Work instructions:
Please restate, exactly as written, the lines running from the beginning of the material through the line that has "of benign lung" in it.

Listed records:
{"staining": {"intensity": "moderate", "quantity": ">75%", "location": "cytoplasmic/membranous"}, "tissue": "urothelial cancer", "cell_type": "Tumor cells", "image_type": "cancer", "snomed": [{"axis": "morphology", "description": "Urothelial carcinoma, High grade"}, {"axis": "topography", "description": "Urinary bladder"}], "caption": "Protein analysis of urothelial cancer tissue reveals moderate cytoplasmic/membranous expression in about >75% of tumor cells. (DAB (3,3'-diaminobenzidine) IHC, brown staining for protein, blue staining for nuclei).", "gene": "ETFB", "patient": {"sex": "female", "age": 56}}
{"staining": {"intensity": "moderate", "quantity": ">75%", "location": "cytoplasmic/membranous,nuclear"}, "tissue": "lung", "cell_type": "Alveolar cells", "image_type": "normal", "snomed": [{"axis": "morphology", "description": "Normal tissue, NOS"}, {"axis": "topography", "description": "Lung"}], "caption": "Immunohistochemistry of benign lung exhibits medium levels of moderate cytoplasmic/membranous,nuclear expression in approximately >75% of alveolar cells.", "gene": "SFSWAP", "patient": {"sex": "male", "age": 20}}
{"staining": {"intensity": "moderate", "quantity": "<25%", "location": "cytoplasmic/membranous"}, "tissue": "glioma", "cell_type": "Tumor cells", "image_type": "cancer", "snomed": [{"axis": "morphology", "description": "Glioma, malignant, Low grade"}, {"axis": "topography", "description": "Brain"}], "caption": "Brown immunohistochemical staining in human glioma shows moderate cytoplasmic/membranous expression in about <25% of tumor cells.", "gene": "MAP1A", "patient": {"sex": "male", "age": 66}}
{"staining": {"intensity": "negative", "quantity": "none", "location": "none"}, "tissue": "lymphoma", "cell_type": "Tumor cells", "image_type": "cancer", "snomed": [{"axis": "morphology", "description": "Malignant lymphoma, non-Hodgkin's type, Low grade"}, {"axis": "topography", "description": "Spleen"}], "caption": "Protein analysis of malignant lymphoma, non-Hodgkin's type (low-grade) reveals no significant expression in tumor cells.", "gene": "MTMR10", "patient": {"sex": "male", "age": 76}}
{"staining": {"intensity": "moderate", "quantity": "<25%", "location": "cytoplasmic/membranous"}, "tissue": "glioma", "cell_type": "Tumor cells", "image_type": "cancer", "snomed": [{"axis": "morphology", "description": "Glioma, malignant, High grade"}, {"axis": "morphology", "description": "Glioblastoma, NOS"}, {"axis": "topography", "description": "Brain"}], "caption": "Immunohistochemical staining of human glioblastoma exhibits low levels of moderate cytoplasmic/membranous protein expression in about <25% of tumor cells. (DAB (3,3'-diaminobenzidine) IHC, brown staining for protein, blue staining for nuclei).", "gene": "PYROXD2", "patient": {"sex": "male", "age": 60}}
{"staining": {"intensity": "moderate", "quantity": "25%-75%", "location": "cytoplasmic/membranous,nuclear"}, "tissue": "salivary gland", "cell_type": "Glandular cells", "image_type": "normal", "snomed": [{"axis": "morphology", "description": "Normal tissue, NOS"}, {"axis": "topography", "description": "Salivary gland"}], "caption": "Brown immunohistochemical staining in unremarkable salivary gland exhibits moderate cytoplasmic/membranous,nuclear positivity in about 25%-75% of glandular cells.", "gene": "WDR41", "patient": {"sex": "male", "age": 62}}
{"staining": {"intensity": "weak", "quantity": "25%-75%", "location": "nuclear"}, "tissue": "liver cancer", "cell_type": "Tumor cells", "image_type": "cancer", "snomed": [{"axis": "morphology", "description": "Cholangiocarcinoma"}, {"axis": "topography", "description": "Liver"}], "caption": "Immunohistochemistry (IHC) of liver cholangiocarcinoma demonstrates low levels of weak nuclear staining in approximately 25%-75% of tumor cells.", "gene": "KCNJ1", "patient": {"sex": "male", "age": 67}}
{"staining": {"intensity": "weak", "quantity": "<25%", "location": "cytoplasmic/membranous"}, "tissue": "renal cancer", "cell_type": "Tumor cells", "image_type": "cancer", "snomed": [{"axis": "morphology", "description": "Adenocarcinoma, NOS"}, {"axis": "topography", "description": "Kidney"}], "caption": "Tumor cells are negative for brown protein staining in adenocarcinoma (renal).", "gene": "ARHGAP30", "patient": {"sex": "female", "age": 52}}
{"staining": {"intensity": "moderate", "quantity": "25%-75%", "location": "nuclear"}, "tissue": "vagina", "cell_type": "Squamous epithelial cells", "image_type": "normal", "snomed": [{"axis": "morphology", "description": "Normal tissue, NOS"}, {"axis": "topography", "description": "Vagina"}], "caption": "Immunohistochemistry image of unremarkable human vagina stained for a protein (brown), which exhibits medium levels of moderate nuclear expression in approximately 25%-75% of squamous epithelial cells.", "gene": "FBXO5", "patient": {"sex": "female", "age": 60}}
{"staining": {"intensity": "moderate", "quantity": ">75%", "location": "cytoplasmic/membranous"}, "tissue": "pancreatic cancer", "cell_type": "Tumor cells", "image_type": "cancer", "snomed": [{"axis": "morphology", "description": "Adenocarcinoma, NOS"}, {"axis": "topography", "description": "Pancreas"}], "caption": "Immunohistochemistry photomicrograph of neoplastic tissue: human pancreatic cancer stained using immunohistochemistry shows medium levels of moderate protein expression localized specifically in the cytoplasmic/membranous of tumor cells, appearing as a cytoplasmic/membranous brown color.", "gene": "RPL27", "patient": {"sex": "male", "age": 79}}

Solution:
{"staining": {"intensity": "moderate", "quantity": ">75%", "location": "cytoplasmic/membranous"}, "tissue": "urothelial cancer", "cell_type": "Tumor cells", "image_type": "cancer", "snomed": [{"axis": "morphology", "description": "Urothelial carcinoma, High grade"}, {"axis": "topography", "description": "Urinary bladder"}], "caption": "Protein analysis of urothelial cancer tissue reveals moderate cytoplasmic/membranous expression in about >75% of tumor cells. (DAB (3,3'-diaminobenzidine) IHC, brown staining for protein, blue staining for nuclei).", "gene": "ETFB", "patient": {"sex": "female", "age": 56}}
{"staining": {"intensity": "moderate", "quantity": ">75%", "location": "cytoplasmic/membranous,nuclear"}, "tissue": "lung", "cell_type": "Alveolar cells", "image_type": "normal", "snomed": [{"axis": "morphology", "description": "Normal tissue, NOS"}, {"axis": "topography", "description": "Lung"}], "caption": "Immunohistochemistry of benign lung exhibits medium levels of moderate cytoplasmic/membranous,nuclear expression in approximately >75% of alveolar cells.", "gene": "SFSWAP", "patient": {"sex": "male", "age": 20}}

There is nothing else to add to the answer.